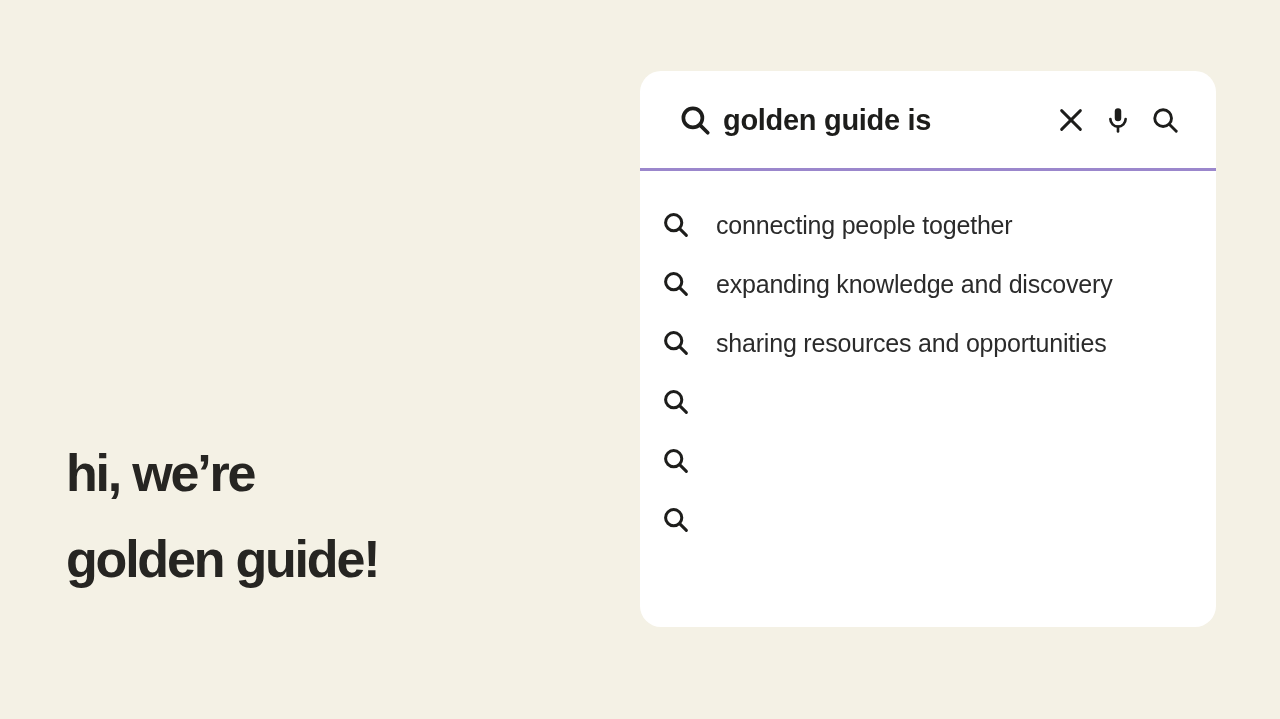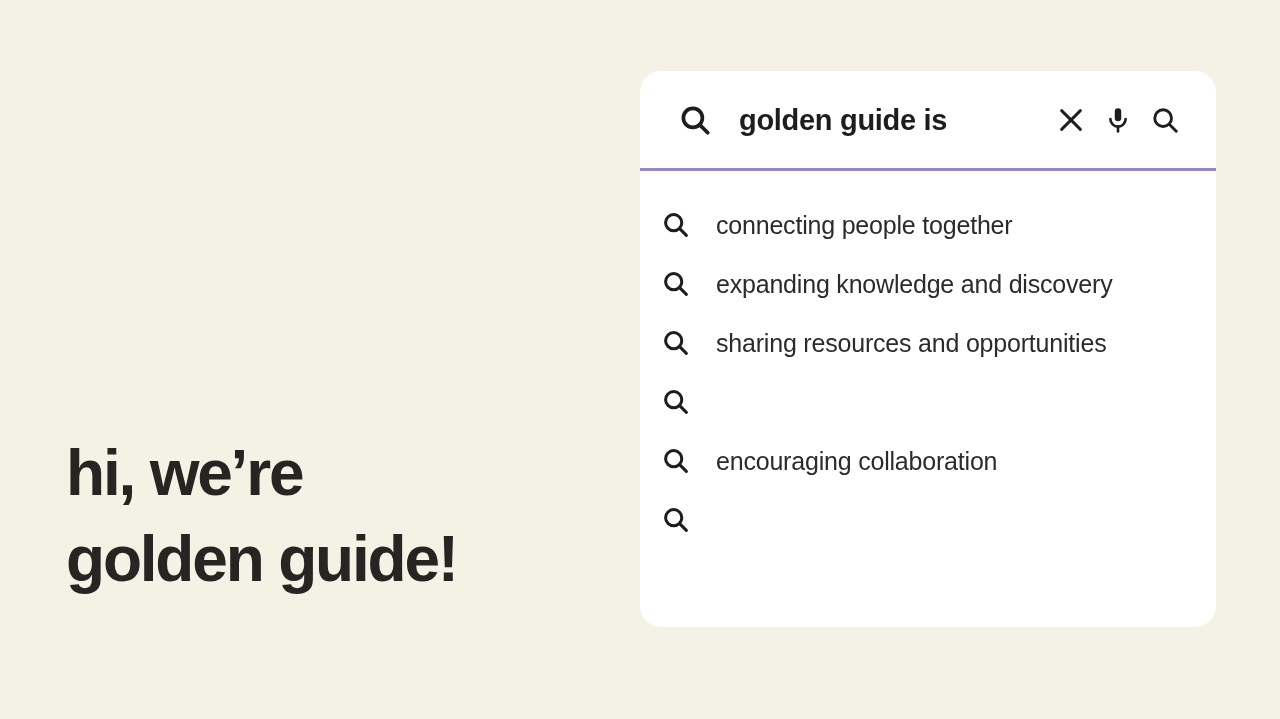--- a/index.html
+++ b/index.html
@@ -62,7 +62,7 @@
   }
 
   .query-text {
-    margin-left: 27px;
+    margin-left: 11px;
     font-size: 29px;
     font-weight: 700;
     letter-spacing: -0.3px;

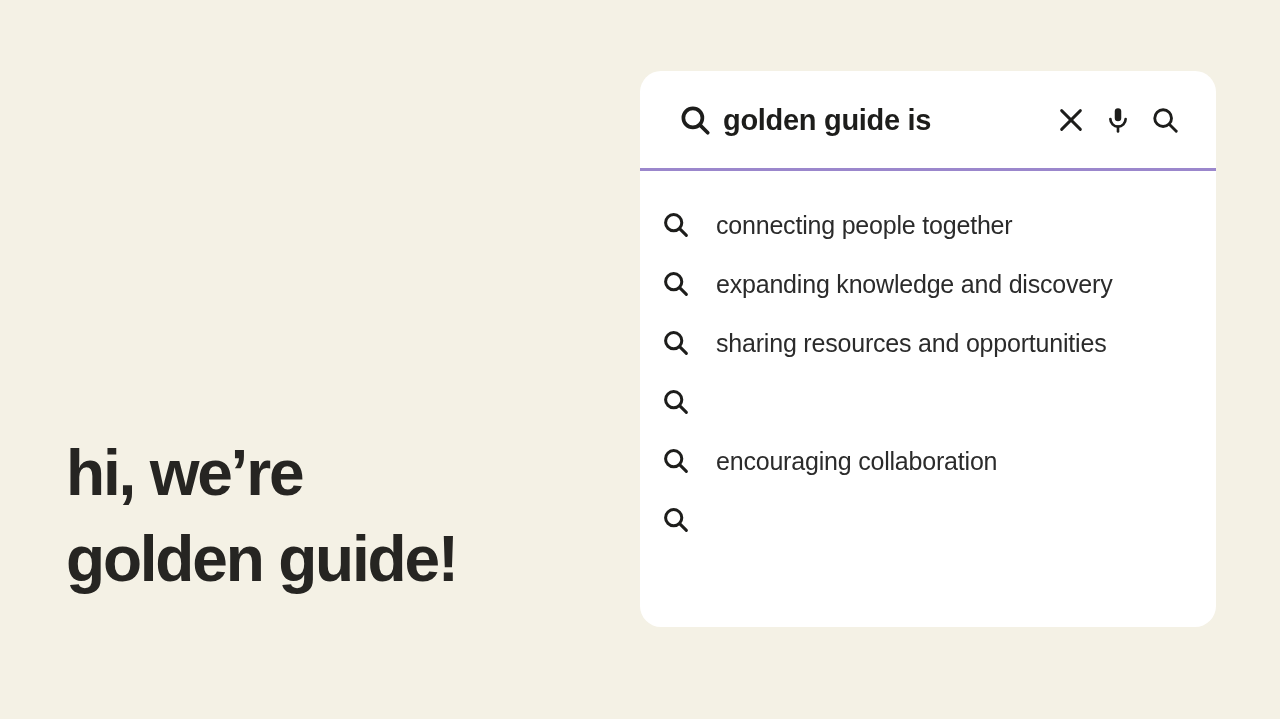--- a/index.html
+++ b/index.html
@@ -26,7 +26,7 @@
 
   .hero-line {
     font-family: "Liberation Sans", sans-serif;
-    font-size: 64px;
+    font-size: 52px;
     font-weight: 700;
     letter-spacing: -2.2px;
     line-height: 86px;

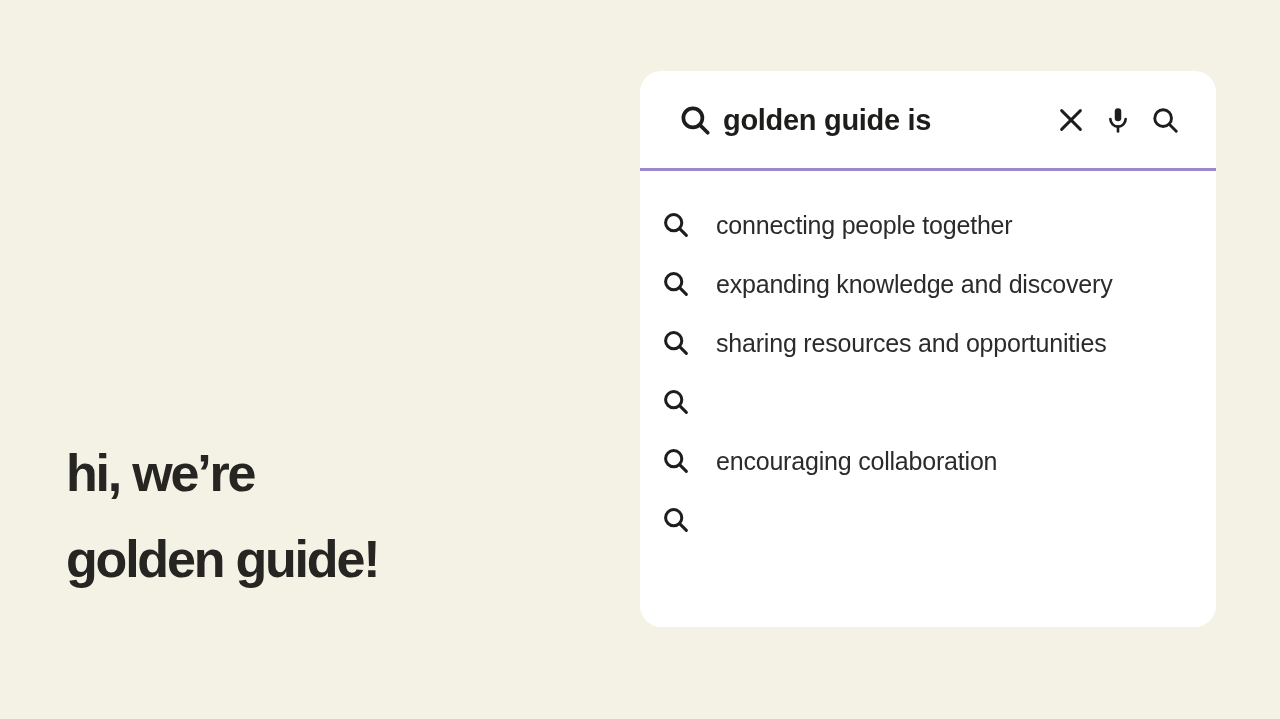--- a/index.html
+++ b/index.html
@@ -225,7 +225,6 @@
             <line x1="15.6" y1="15.6" x2="21" y2="21"></line>
         </svg>
       </span>
-      <span class="suggestion-label">encouraging collaboration</span>
     </div>
 
     <div class="suggestion-row">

------------------------------------------------

■ Action item:
Select every line of the records holding the string "size".

■ Completed task:
     font-size: 29px;
-    font-size: 64px;
+    font-size: 52px;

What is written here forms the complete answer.